» **REQUEST**
Will you duplicate, word for word, the part of the passage on the 1936 West Virginia Wesleyan Bobcats football team that begins with "The 1936 West" and ends with "in the WVAC."?
+++ PASSAGE PROVIDED +++
- Conference: West Virginia Athletic Conference
- Record: 8–2 (4–0 WVAC)
- Head coach: Cebe Ross (12th season);

= 1936 West Virginia Wesleyan Bobcats football team =

American college football season

The 1936 West Virginia Wesleyan Bobcats football team represented West Virginia Wesleyan College as a member of the West Virginia Athletic Conference (WVAC) during the 1936 college football season. Led by 12th-year head coach Cebe Ross, the Bobcats compiled an overall record of 8–2 with a mark of 4–0 in conference play, placing second in the WVAC.
+++ RECORDS PROVIDED +++
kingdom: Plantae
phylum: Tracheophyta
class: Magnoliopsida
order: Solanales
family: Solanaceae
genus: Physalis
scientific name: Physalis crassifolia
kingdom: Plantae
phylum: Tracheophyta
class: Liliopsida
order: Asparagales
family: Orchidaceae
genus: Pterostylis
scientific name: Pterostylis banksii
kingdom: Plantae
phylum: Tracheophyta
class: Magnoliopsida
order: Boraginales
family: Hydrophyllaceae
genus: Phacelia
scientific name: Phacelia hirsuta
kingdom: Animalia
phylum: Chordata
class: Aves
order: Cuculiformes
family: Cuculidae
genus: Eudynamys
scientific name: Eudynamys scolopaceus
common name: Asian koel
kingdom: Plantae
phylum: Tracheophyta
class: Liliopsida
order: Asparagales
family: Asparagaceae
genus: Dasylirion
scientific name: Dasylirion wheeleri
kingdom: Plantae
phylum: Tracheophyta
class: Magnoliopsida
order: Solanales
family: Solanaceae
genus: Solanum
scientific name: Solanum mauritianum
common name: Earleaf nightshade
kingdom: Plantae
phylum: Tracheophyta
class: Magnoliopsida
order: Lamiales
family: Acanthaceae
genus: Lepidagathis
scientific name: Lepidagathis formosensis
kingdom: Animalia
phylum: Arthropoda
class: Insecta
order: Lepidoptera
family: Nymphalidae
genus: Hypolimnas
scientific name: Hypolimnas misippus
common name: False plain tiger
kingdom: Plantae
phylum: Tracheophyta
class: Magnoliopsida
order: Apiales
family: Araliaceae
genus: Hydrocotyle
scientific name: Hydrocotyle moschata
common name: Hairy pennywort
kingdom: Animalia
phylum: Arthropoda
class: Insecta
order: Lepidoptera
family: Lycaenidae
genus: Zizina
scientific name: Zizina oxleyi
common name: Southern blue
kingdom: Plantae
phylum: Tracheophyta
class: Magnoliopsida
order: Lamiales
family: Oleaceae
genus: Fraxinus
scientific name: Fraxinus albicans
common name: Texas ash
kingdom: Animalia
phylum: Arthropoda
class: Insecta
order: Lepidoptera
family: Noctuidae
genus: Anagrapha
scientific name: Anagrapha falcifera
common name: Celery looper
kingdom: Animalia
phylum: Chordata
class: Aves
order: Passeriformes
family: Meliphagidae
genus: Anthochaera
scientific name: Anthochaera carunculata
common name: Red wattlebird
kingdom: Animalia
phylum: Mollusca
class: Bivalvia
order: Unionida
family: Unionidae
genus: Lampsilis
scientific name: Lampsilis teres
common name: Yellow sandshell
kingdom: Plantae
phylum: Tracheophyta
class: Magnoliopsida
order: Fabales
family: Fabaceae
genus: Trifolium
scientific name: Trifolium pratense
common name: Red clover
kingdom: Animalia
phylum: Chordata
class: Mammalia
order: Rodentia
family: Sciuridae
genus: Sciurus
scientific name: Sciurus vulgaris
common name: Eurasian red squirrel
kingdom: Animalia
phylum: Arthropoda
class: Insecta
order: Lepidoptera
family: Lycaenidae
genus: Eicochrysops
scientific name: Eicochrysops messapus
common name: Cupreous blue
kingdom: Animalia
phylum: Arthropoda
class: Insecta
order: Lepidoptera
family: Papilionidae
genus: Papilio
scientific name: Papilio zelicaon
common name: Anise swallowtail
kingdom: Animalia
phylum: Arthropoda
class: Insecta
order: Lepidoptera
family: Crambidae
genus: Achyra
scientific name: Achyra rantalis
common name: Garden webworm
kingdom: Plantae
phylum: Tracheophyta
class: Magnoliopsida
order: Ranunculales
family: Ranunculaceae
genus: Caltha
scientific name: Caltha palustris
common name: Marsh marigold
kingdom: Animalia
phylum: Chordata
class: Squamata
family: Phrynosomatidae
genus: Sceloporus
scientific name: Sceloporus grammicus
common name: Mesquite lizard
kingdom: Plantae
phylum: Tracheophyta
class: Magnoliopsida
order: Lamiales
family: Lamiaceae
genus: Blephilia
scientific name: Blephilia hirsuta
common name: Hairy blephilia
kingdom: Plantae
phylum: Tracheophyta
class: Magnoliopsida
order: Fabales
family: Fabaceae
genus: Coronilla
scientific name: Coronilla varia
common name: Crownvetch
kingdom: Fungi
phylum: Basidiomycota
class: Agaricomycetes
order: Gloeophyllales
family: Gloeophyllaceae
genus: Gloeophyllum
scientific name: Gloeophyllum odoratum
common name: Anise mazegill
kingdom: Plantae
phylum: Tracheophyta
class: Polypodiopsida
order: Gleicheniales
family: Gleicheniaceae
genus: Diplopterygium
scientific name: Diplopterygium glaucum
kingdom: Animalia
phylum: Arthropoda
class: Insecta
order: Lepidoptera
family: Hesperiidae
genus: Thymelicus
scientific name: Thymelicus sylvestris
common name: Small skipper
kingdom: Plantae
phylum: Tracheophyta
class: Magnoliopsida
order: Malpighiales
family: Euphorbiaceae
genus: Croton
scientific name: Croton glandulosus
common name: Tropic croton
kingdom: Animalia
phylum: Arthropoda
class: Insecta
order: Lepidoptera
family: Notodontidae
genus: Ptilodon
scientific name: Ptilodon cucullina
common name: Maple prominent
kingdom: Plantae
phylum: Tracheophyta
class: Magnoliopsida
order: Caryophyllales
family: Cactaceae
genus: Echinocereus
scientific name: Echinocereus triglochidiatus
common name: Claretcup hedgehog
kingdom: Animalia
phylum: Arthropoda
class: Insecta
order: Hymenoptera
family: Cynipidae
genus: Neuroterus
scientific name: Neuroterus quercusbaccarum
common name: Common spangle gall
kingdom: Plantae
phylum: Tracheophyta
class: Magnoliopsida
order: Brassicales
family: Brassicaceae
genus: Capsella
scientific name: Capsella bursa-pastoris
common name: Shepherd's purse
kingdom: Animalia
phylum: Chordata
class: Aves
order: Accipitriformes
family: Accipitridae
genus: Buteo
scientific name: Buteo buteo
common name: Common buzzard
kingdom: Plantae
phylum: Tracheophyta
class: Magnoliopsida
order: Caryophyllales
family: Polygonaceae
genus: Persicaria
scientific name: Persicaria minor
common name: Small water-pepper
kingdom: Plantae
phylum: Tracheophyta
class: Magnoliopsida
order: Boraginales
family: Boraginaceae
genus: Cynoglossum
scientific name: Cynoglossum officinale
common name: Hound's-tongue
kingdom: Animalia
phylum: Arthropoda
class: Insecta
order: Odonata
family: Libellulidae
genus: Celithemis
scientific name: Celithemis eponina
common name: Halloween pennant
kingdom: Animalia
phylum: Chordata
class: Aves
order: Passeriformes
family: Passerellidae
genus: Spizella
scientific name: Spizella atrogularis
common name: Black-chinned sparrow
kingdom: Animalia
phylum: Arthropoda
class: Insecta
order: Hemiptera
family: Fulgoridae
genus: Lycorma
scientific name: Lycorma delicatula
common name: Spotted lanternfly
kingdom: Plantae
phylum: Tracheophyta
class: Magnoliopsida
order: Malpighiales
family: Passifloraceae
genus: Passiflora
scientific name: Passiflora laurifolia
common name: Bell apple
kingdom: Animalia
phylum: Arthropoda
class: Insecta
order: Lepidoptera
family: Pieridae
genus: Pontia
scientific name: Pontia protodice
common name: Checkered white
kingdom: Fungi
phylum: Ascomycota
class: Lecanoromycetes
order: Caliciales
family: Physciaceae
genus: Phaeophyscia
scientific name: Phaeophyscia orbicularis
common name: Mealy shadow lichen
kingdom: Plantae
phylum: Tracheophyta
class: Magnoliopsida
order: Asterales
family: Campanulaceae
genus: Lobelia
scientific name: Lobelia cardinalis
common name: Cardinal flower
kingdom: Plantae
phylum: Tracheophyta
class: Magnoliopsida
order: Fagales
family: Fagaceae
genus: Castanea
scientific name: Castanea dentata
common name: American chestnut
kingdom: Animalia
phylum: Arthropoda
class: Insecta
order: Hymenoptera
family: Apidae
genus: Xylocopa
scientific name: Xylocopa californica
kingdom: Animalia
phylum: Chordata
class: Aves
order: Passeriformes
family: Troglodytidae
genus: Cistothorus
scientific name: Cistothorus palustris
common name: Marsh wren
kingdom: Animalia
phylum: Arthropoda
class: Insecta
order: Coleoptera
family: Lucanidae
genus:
+++
» **WRITTEN ANSWER**
The 1936 West Virginia Wesleyan Bobcats football team represented West Virginia Wesleyan College as a member of the West Virginia Athletic Conference (WVAC) during the 1936 college football season. Led by 12th-year head coach Cebe Ross, the Bobcats compiled an overall record of 8–2 with a mark of 4–0 in conference play, placing second in the WVAC.